Jflights3 %>% ggvis(x = ~Carrier, y = ~AvgEarlyDep) %>% layer_bars()
Jan_flights <- Jan_flights %>% mutate(LateDepartureMin = ifelse(DepDelayMinutes > 0, DepDelayMinutes, 0))
JflightsL <- Jan_flights %>% group_by(Carrier) %>% summarise(LateDepartureMin = sum(LateDepartureMin))
January_Flights <- inner_join(Jflights3, JflightsL, by = "Carrier")
January_Flights <- mutate(January_Flights, NetDeptMin = EarlyDepartureMinTotal - LateDepartureMin)
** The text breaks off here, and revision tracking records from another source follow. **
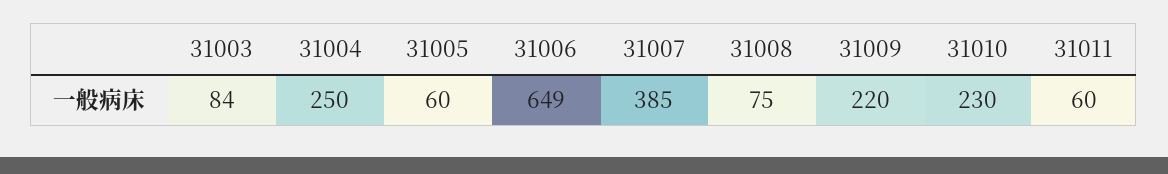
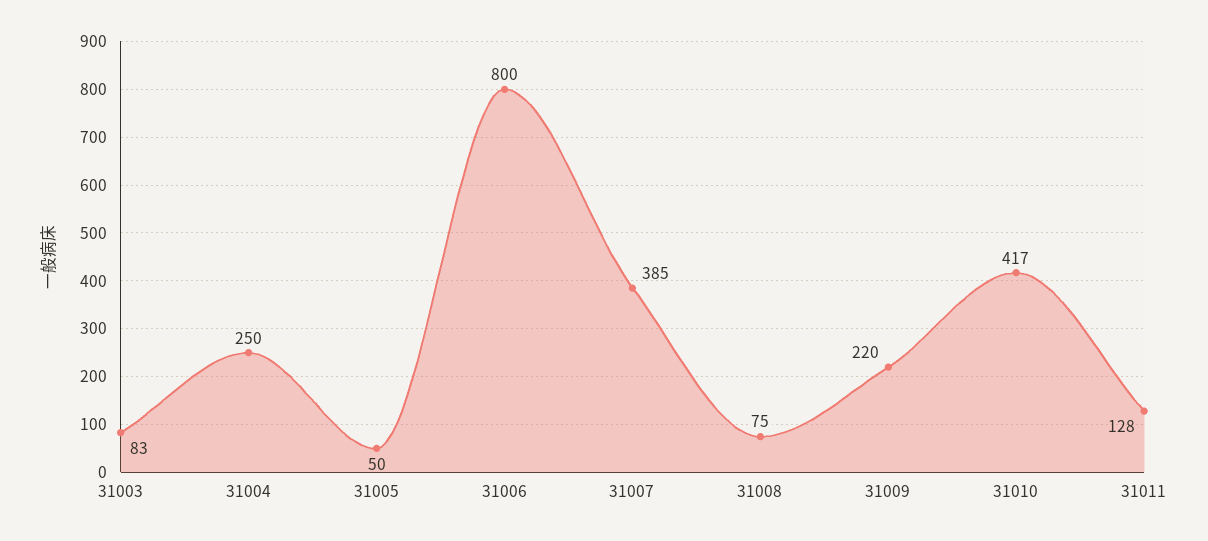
  {
-   "31003": 84,
+   "31003": 83,
    "31004": 250,
-   "31005": 60,
+   "31005": 50,
-   "31006": 649,
+   "31006": 800,
    "31007": 385,
    "31008": 75,
    "31009": 220,
-   "31010": 230,
+   "31010": 417,
-   "31011": 60
+   "31011": 128
  }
January_Flights <- mutate(January_Flights, AvgDeptMin = NetDeptMin / NumberofFlights)
kable(January_Flights)
| Carrier | EarlyDepartureMinTotal | NumberofFlights | AvgEarlyDep | LateDepartureMin | NetDeptMin | AvgDeptMin |
|---|---|---|---|---|---|---|
| AA | 439700 | 69775 | 6.301684 | 616742 | -177042 | -2.537327 |
| AS | 140312 | 13057 | 10.746113 | 73166 | 67146 | 5.142529 |
| B6 | 463897 | 20071 | 23.112800 | 285716 | 178181 | 8.877535 |
| DL | 381196 | 66069 | 5.769665 | 555333 | -174137 | -2.635684 |
| EV | 216157 | 39737 | 5.439691 | 371287 | -155130 | -3.903918 |
| F9 | 113133 | 6633 | 17.056083 | 61384 | 51749 | 7.801749 |
| HA | 27324 | 6162 | 4.434275 | 14480 | 12844 | 2.084388 |
| NK | 153449 | 9865 | 15.554891 | 144865 | 8584 | 0.870147 |
| OO | 296924 | 45588 | 6.513205 | 572708 | -275784 | -6.049487 |
| UA | 281197 | 36244 | 7.758443 | 392826 | -111629 | -3.079931 |
| VX | 30820 | 4874 | 6.323348 | 69189 | -38369 | -7.872179 |
| WN | 238259 | 99051 | 2.405417 | 784851 | -546592 | -5.518289 |
As we can see from the table, flights associated with Carrier B6 left an average of almost 9min early. Once again, it has proven to be the most favorable airline to fly in terms of timeliness. Based on this information, if you desire to be on a flight that leaves earlier than expected, your best bet is to fly using Carrier B6. There is no way to guarantee an earlier flight departure, but your chances would be greater with Carrier B6.
Based on the analyses performed, if timeliness is important to you when traveling by airplane, Carrier B6 is the way to go!